The Preservation of Isaac (vv10-12)
While Abraham stretched forth his hand to slay his son, the angel of the Lord called his name twice from heaven to stay the knife. It was not so at Calvary. There was no cry from heaven to call a halt to proceedings during those dark hours – only a double cry that ascended from earth, “My God, My God, why hast thou forsaken me?” (Mat 27:46). Through the entire process, Isaac is silent and submissive (cf. Isa 53:7).

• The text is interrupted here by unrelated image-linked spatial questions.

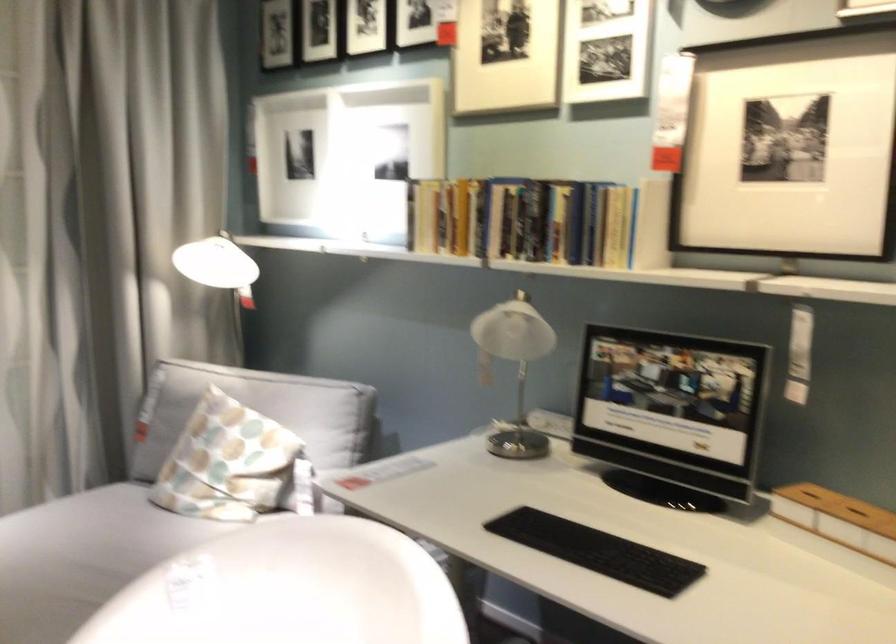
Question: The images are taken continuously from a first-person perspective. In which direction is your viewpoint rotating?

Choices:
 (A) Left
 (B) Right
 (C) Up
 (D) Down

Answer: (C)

The Provision of a Ram (vv13-14)
The God who sees, and with divine foresight provides for the need (Jehovah-Jireh), prepares a ram caught in the thicket by his horns (the seat of his strength). Any ram caught by its fleece would be blemished and thus not a fit type of the Lamb without blemish and without spot. Notice that the type of Christ is now the ram which will be offered “in the stead” (Heb. tahat) of Isaac. Tahat is normally translated “under” in the Old Testament. Thus, the ram was to be offered underneath Isaac, almost as if he were still on the altar! We are reminded of the words of Paul, “I am crucified with Christ: nevertheless I live” (Gal 2:20). Normally, the unquenchable fire of the altar consumed every offering (cf. Pro 30:16). Yet at Calvary, the Saviour consumed and satisfied the fire.
The Prospect of a Bride (v23)
While in Genesis 22 Isaac is on the altar, and received in figure from the dead, he is not seen again until Genesis 24. In that chapter, a bride is sought and found, her heart being won to a man she’s never seen. She is guided through the desert by an unnamed servant and safely placed in the arms of Isaac. And thus, we await the fulfilment of His glorious promise: “If I go and prepare a place for you, I will come again, and receive you unto myself” (Joh 14:3 KJV).